2. Click Search in the top left-hand corner of the page
3. If you know the Resource and Job Number, use the quick search lookup form discussed in 4a. If you would like more options, use the advanced search discussed in 4b.
4a. For a quick job lookup, select the resource and enter the job number and click 'Search'.
4b. Within the Advanced Search form, select a timeframe and Add one or more filters. Click to run the search on the server.
5. Select one or more Jobs. Provide the 'Search Name', and click 'Save Results' at the bottom of this window to view data about the selected jobs.
6. To view data in more details for the selected job, under the Search History, click on the Tree and select a Job.
7. More information can be found in the section of 'Job Viewer' of the XDMoD User Manual.
XDMoD can be used to look at the performance of past jobs. This tutorial will explain how to retreive this job performance data and how to use this data to best utilize OSC resources.
First, log into XDMoD.
You will be sent to the Summary Tab in XDMoD:
Click on the Metric Explorer tab, then navigate to the Metric Catalog click SUPREMM to show the various metric options, then Click the "Avg CPU %: User: weighted by core hour " metric.
A drop-down menu will appear for grouping the data to viewed. Group by "CPU User Value
":
This will provide a time-series chart showing the average 'CPU user % weighted by core hours, over all jobs that were executing' separated by groups of 10 for that 'CPU User value'.
One can change the time period by adjusting the preset duration value or entering dates in the "start" and "end" boxes by selecting the calendar or manually entering dates in the format 'yyyy-mm-dd'. Once the desired time period is entered the "Refresh" button will be highlighted yellow, click the "Refresh" button to reload that time period data into the chart.

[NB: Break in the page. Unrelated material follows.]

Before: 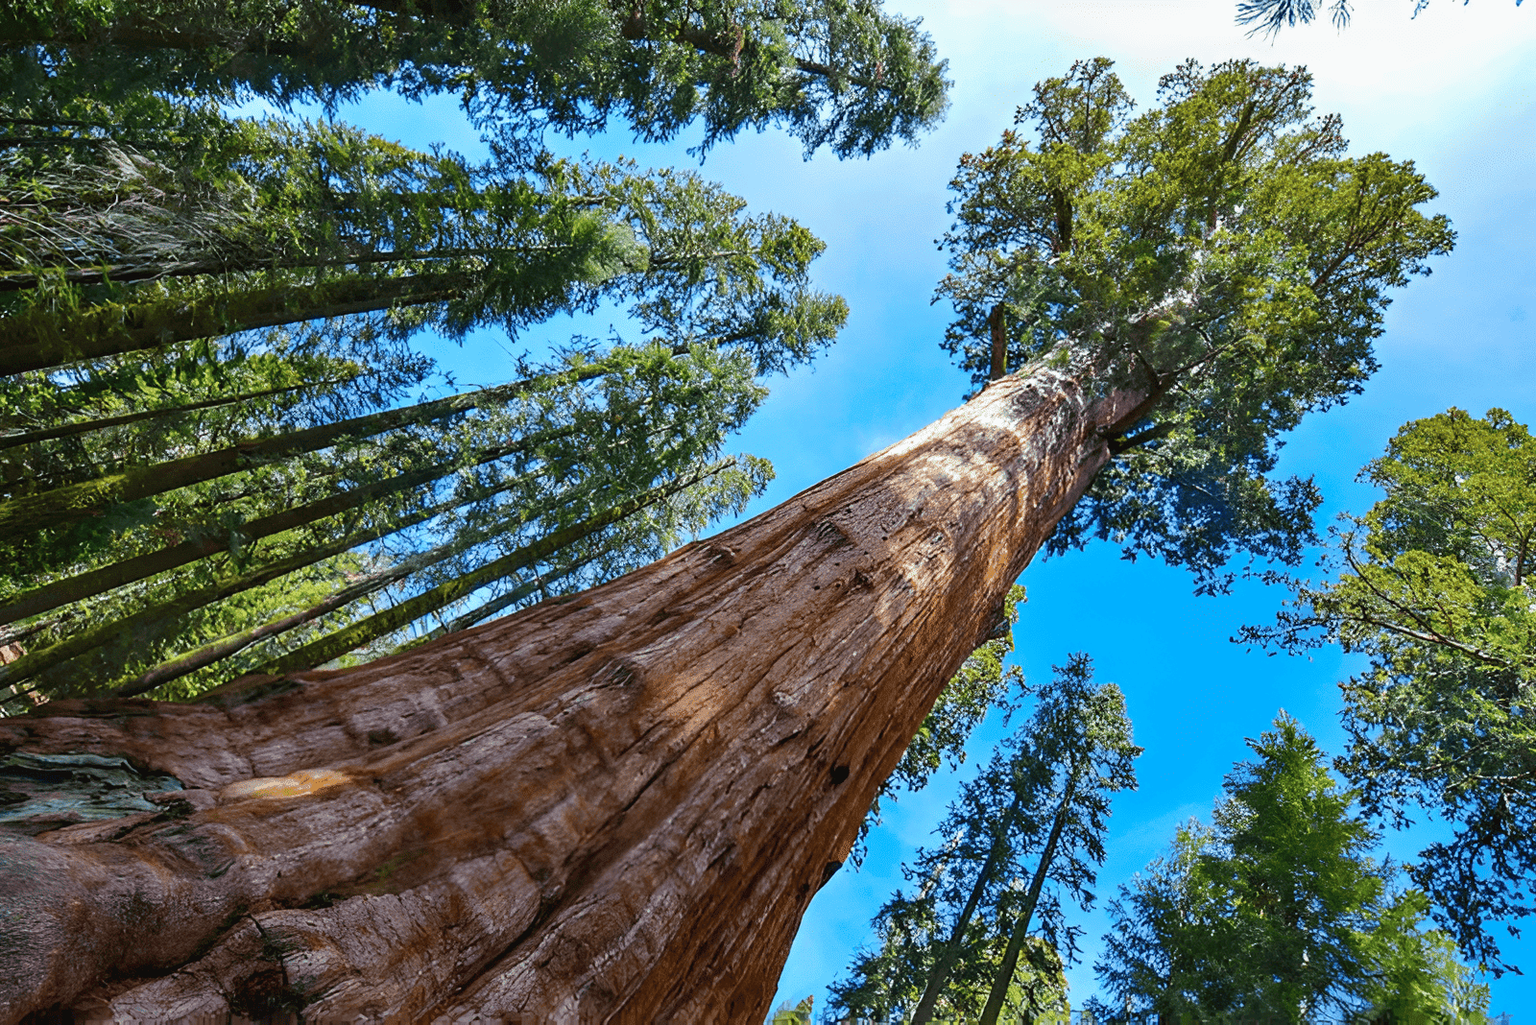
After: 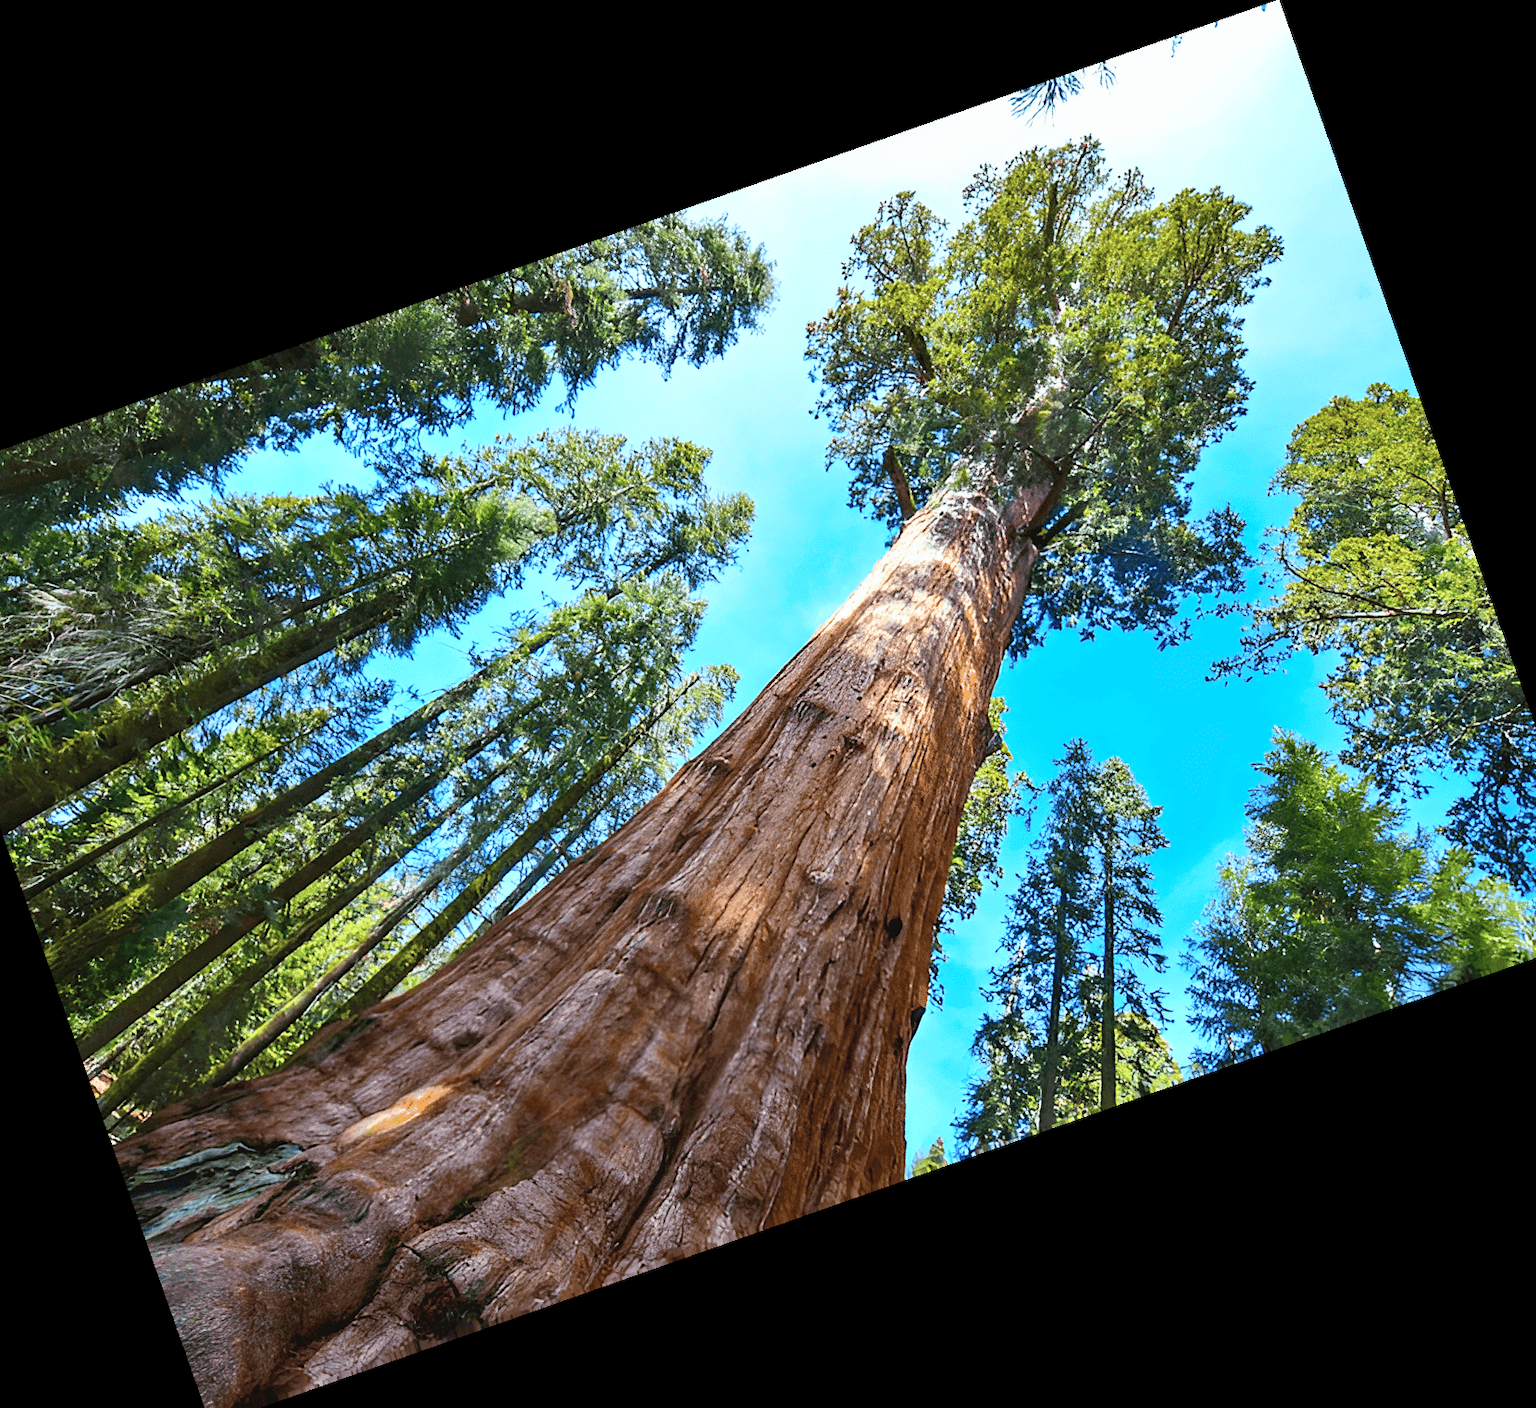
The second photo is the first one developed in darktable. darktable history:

Once the data is loaded, click on one of the data points, then navigate to "Drilldown" and select "Job Wall Time". This will group the job data by the amount of wall time used.
Generally, the lower the CPU User Value, the less efficient that job was. This chart can now be used to go into some detailed information on specific jobs. Click one of the points again and select "Show raw data".
This will bring up a list of jobs included in that data point. Click one of the jobs shown.
After loading, this brings up the "Job Viewer" Tab for showing the details about the job selected.
It is important to explain some information about the values immediately visible such as the "CPU User", "CPU User Balance" and "Memory Headroom".
The "CPU User" section gives a ratio for the amount of CPU time used by the job during the time that job was executing, think of it as how much "work" the CPUs were doing doing execution.
The "CPU User Balance" section gives a measure for how evenly spread the "work" was between all the CPUs that were allocated to this job while it was executing. (Work here means how well was the CPU utilized, and it is preferred that the CPUs be close to fully utilized during job execution.)
Finally, "Memory Headroom" gives a measure for the amount of memory used for that job. It can be difficult to understand what a good value is here. Generally, it is recommended to not specifically request an amount of memory unless the job requires it. When making those memory requests, it can be beneficial to investigate the amount of memory that is actually used by the job and plan accordingly. Below, a value closer to 0 means a job used most of the memory allocated to it and a value closer to 1 means that the job used less memory than the job was allocated.
This information is useful for better utilizing OSC resources by having better estimates of the resources that jobs may require.